Apoptosis triggered by phagocytosis-related oxidative stress through FLIPS down-regulation and JNK activation

Tumor necrosis factor-alpha (TNF-alpha)-activated neutrophils phagocytose and eliminate bacteria by using such oxidants as hydrogen peroxide (H2O2) and hypochlorous acid (HOCl), which is produced from H2O2 by myeloperoxidase (MPO). Thereafter, neutrophils eventually undergo apoptosis to prevent excessive inflammation. However, it is unclear how this process is regulated. Here, we show that cotreatment of TNF-alpha-resistant neutrophilic HL-60 cells with taurine chloramine (TauCl), a detoxified form of HOCl, and TNF-alpha renders them susceptible to apoptosis, mostly by preventing nuclear factor-kappa B (NF-kappa B) activation. Of several NF-kappa B target genes tested, FLICE inhibitory protein short form (FLIPS) was specifically down-regulated by TauCl.

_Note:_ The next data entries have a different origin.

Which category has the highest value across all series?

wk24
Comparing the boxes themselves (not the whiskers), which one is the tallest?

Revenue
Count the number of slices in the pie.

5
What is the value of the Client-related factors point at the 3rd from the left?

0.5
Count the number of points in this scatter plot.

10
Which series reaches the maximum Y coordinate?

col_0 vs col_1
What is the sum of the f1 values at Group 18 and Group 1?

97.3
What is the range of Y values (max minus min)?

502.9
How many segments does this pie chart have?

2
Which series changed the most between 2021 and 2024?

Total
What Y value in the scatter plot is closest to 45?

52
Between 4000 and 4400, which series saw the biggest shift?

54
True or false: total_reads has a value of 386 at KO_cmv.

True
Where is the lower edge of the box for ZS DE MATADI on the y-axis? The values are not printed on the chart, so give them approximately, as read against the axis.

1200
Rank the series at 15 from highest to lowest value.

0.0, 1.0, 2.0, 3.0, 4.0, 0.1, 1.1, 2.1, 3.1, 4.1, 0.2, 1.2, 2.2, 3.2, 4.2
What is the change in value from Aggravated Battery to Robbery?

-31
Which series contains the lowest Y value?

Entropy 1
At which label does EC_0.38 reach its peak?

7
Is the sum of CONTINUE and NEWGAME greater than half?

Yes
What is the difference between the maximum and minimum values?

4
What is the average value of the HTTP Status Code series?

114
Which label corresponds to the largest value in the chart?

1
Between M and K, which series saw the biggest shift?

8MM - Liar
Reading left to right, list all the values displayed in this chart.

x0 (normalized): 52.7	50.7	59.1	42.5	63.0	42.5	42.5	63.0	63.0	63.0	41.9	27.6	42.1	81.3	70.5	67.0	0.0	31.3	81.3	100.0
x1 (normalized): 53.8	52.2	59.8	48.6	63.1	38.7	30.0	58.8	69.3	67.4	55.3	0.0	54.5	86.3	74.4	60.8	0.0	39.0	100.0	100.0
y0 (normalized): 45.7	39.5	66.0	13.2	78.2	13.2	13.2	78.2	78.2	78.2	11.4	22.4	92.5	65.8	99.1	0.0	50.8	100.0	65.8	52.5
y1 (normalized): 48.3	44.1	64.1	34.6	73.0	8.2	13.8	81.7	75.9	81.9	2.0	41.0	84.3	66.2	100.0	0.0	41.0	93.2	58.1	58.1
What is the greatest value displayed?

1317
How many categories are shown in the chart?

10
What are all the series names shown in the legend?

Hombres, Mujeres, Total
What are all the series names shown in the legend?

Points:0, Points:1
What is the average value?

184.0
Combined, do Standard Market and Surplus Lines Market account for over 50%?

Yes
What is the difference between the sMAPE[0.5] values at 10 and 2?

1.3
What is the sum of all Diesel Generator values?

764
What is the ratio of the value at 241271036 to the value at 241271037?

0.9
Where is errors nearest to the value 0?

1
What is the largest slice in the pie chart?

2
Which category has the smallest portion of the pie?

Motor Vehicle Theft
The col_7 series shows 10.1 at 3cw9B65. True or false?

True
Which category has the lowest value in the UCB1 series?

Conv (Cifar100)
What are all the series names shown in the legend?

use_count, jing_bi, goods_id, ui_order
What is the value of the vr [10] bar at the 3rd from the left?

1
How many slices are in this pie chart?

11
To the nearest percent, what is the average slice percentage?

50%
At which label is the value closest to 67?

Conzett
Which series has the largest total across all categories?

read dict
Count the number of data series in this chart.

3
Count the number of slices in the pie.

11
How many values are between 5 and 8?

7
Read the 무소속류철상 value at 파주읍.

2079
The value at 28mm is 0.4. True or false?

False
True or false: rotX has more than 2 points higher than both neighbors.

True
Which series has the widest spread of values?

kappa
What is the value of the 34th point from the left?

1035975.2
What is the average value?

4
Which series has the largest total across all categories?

TNF-alpha/TauCl cotreatment-induced apoptosis was largely blocked by stable expression of FLIPS. Cotreatment with TNF-alpha and H(2)O(2)promoted apoptotic signaling via MPO activation and subsequent attenuation of FLIPS expression. TNF-alpha priming with H2O2 or bacteria caused MPO-dependent apoptosis in human neutrophils. However, FLIPS knock-down by siRNA did not affect the viability of cells treated with TNF-alpha, implying that TanCl may affect another pathway in TNF-alpha-driven apoptosis. Indeed, oxidization of thioredoxin-1 (Trx-1) by TauCl induced the activation of apoptosis signal-regulating kinase 1 (ASK1) and cJun N-terminal kinase (JNK), thereby triggering TNF-alpha-mediated apoptosis. Taken together, these results indicate that the antiapoptotic signaling induced by TNF-alpha via NF-kappa B activation can be altered to promote apoptosis via H2O2-MPO-mediated FLIPS down-regulation and JNK activation.